As Selvaggio was starting to dismantle the taping equipment, Evans spontaneously remarked that the reason his fingerprint had been found in Cunningham’s car was because he had ridden in it the night of the murder with the victim and Shurn. Selvag-gio reset the machine to record and went to the next room to request that Clayton Police Officer Kevin Murphy finish taping the statement, which Murphy did. The first part of Evans’ statement took about 15 minutes. The gap between the Selvaggio taping and the Murphy taping took about two minutes, and the Murphy taping took “somewhere in the area of a half-hour or better.” There was some testimony that the entire interview process took more than one hour.

During part of the interview taped by Murphy, Evans at first admitted being at the murder scene, and said that Shurn killed Cunningham after robbing him of the drug money and rings. Evans finally admitted that he, and not Shurn, had shot and killed Cunningham. The videotaped confession was shown to the jury, over the objection of Evans. Evans was 17 years old at the time of the murder. All of the participants, as well as the victim, named in the statement of facts, with the exception of Selvaggio and Murphy, are black. There is substantial evidence in the record *327that Evans was not beaten, threatened, abused, or coerced in any way by any police officer before or during the interview in question.

The thrust of defendant’s contention raised here is that his fifth amendment right to counsel was waived as a result of trickery and subterfuge, in that he thought he was going to give a statement incriminating Shurn and Stamps when, in truth, the police were seeking admissions from Evans that he was the killer. The argument is novel, but not persuasive. While it is true that Miranda v. Arizona, supra, 384 U.S. at 475-476, 86 S.Ct. at 1628-1629, opines that evidence that an accused is threatened, tricked, or cajoled into a waiver will render the waiver involuntary, it is equally true that confessions obtained through subterfuge are admissible unless the deception is such as to offend societal notions of fairness, or is likely to procure an untrustworthy confession. State v. Pugh, 600 S.W.2d 114, 118 (Mo.App.1980).
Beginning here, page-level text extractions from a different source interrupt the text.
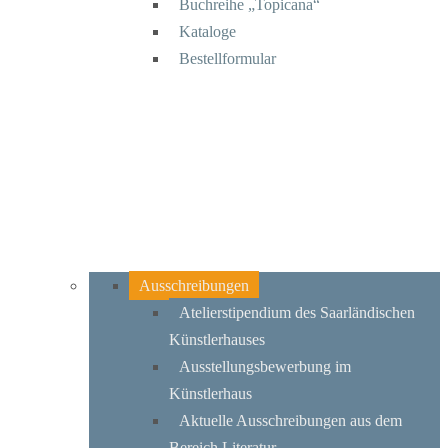
Buchreihe „Topicana“
Kataloge
Bestellformular
Ausschreibungen
Atelierstipendium des Saarländischen
Künstlerhauses
Ausstellungsbewerbung im
Künstlerhaus
Aktuelle Ausschreibungen aus dem
Bereich Literatur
We find nothing in the record, including the videotaped confession which has been viewed by this court, to indicate that the failure to tell Evans that Diane Shores had told the police Evans had confessed the killing to her before the interrogation commenced resulted in fundamental unfairness to Evans, or made it more likely that his subsequent confession was untrustworthy.

Evans had been advised of his constitutional rights at least four times before the interrogation in question. Even though he had been told, in good faith at the time, that he was going to the prosecuting attorney’s office to give a statement implicating Shurn and Stamps, Evans knew he was a suspect in Cunningham’s killing, knew during his taped interview that his exculpatory statement was not believed, and knew that the interrogating officer, Sergeant Ealy, believed him to be the murderer of Cunningham. In addition, Evans initiated the portion of the interview in which he ultimately confessed by volunteering to Ealy, after the initial interview was over, that he had lied about the fingerprint, and that he had really been in Cunningham’s car the night of the murder.
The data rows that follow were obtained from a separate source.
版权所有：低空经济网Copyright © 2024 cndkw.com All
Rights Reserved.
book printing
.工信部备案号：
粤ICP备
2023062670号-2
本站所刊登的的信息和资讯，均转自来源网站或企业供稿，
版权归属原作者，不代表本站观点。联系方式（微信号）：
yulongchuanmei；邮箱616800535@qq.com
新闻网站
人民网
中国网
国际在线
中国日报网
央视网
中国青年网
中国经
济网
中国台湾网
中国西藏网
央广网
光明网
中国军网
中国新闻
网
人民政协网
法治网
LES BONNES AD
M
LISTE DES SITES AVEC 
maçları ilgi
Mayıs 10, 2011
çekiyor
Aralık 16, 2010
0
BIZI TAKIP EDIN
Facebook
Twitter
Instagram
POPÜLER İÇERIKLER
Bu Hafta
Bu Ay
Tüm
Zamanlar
Whether a confession is voluntary is judged by the totality of the circumstances. Boulden v. Holman, 394 U.S. 478, 480, 89 S.Ct. 1138, 1140, 22 L.Ed.2d 433 (1969). If a preponderance of the evidence indicates that a confession was freely and voluntarily given, after a knowing and intelligent waiver of the suspect’s constitutional right against self-incrimination, the confession is admissible in evidence. State v. Brydon, 626 S.W.2d 443, 448-449 (Mo.App.1981).

The evidence given at the motion to suppress hearing, at trial, and in the videotaped confession establishes conclusively that Evans’ confession was freely and voluntarily given, after a knowing and intelligent waiver of his constitutional rights.

The trial court was correct in its rulings denying the motion to suppress and overruling the objection to the admission into evidence of Evans’ videotaped confession. We find no error.

Judgment affirmed.

SNYDER, J., and DONALD BARNES, Special Judge, concur.